▶ **Exercises to complete**
1/ From the Dippy Cat post, output the passage from "Before I took" up to and including "slightly thick air.", word for word.
2/ Using the Dippy Cat post, explain in one to three sentences why the narrator's heart stopped on reaching the top of the street.
3/ Answer these questions from the Dippy Cat post:
(a) How long did the drive to Wisconsin last?
(b) What song did Dippy hum while gnawing at the plastic?
(c) What did Dippy do for the rest of the trip?

▶ **Passage provided**
The Dippy Cat

The Dippy Cat

Wednesday, July 31, 2013

Dippy Does Wisconsin

A few weeks ago the Hip-Hop Hebe and I moved to Wisconsin. After some adult discussion (a coin toss, two screaming arguments and, when all else failed, a vigorous round of slap-fighting) we decided (I lost the fire-walking challenge) that I would be the one to drive the small truck, and Dippy, to our new home.

Eight hours.

In a rental truck.

With a companion who has been known to attack air, her own buttocks, and imaginary blue mice.

What could possibly go wrong?

After the exorcist finished up, I loaded Dip into her travel case.

"Ah" she said. "A new toy. The color is nice.... Oh HOLY MOTHER OF GOD IT'S A TRAP!"

My tiny Admiral Akbar immediately proved the Schroedinger was an ass. The potential states of a cat in a box are not "alive or dead," but "bloody furious," "plotting," and "violating all known natural law."

Thirty-seven clawed cat toes appeared from every "cat-friendly ventilated opening" of the case, and, as I watched, an eyeball and an ear try to climb independently through the "EZ View Wire Loading Door." I realized that I had apparently caged some relative of John Carpenter's "The Thing".

Fortunately, as she began to gnaw her way through the plastic (alternately humming "Don't Fear the Reaper" and doing her celebrated "Rabid Hyena" impersonation), I turned on the truck.

Before I took my hand off the key, the travel crate was empty. Where there had been a shrieking ball of fuzz there was now nothing more than two huge eyes, and some slightly thick air.

"Nope, no cats here," came a disembodied voice from inside the battered plastic. "Just a small defenseless dust bunny, or maybe a scrap of paper." There was a slight scuffling noise as the eyes tried to hide behind a dust mote.

I pulled out of the driveway.

My heart stopped when I got to the top of the street, glanced over, and saw what appeared to be a dead cat, laying flat on her back. I took a closer look.

The evil little drama queen went to sleep.

And snored for eight hours.



Wednesday, July 3, 2013

Dippy and the Monster Under the Bed

There are in this country some basic, inalienable, rights.

▶ **Provided data**
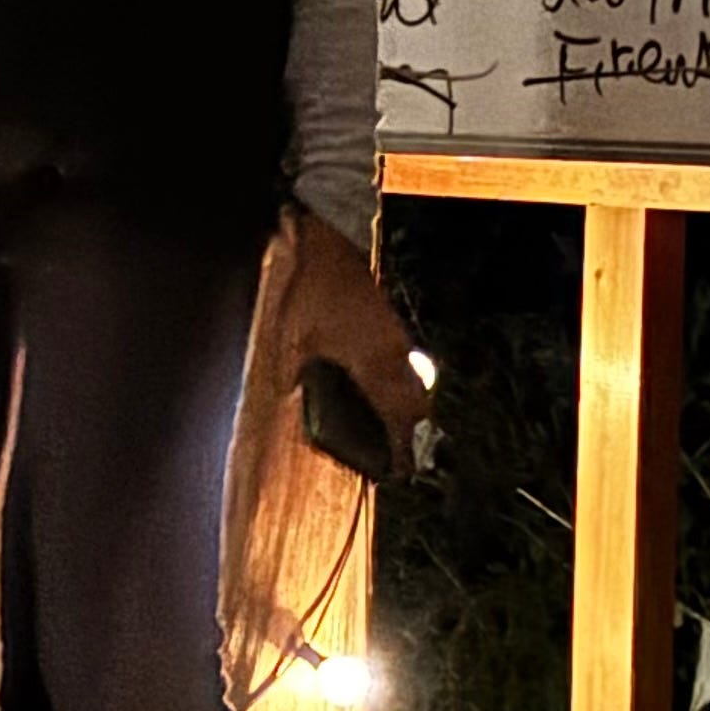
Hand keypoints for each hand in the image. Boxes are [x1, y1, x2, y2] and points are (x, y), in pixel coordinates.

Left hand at [275, 206, 430, 474]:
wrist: (332, 241)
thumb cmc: (312, 290)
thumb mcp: (293, 337)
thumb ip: (294, 374)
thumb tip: (292, 399)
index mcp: (372, 364)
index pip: (397, 416)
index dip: (401, 447)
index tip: (401, 469)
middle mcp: (393, 355)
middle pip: (417, 405)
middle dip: (412, 433)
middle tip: (401, 455)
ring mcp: (397, 339)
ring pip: (416, 385)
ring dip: (409, 409)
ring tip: (396, 427)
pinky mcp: (393, 325)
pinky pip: (407, 366)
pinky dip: (402, 385)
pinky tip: (382, 387)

▶ **Solutions per task**
1/
Before I took my hand off the key, the travel crate was empty. Where there had been a shrieking ball of fuzz there was now nothing more than two huge eyes, and some slightly thick air.

2/ At the top of the street, the narrator glanced over and saw what appeared to be a dead cat lying flat on her back. A closer look showed that Dippy had only gone to sleep.

3/
(a) Eight hours.
(b) "Don't Fear the Reaper."
(c) She slept and snored for eight hours.